One hundred years ago, most of our society’s fuels, construction materials, textiles, inks, and paints were derived from plant matter. By the 1980s, petroleum had flooded the market, and today over 95 percent of our industrial products and fuels are petroleum-based. Petroleum-based products come from non-renewable resources that require highly polluting extraction processes. These products can be dangerous to workers and their disposal can be costly for manufacturers and harmful to the environment. One solution to this problem might be materials made from plant matter, e.g. sugar cane waste, potatoes, vegetable oils.

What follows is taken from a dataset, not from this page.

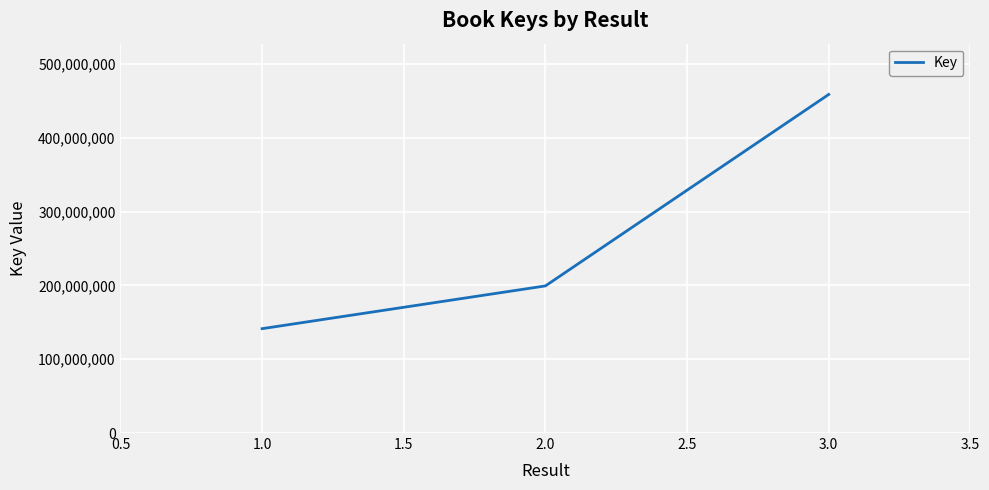

What is the sum of all values?

799398654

In 1992, ILSR’s work on plant derived plastics and other materials led to our co-hosting the first International Workshop on Biodegradability. Some forty scientists from around the world discussed the elements of a common definition and testing protocol for biodegradable materials. The concept of a Carbohydrate Economy – one that uses plant-based chemicals to replace petro-chemicals – was born. This work continues today through our Sustainable Plastics Initiative. As part of our Sustainable Plastics Initiative, ILSR now hosts the Sustainable Biomaterials Collaborative, which is helping purchasers, policymakers, and NGOs navigate the maze of new and emerging biobased plastics and guiding the marketplace toward sustainable biomaterials.  This work focuses on networking, building collaborations, and catalyzing interest in sustainable biomaterials.

We are tracking bioplastic companies and their products; documenting venues utilizing and composting bioplastics; securing commitments from businesses and government agencies to adopt the Sustainable Biomaterials Collaborative’s sustainability criteria for purchasing bioplastics; and recommending policies to build a homegrown biobased economy that supports family farms and rural development.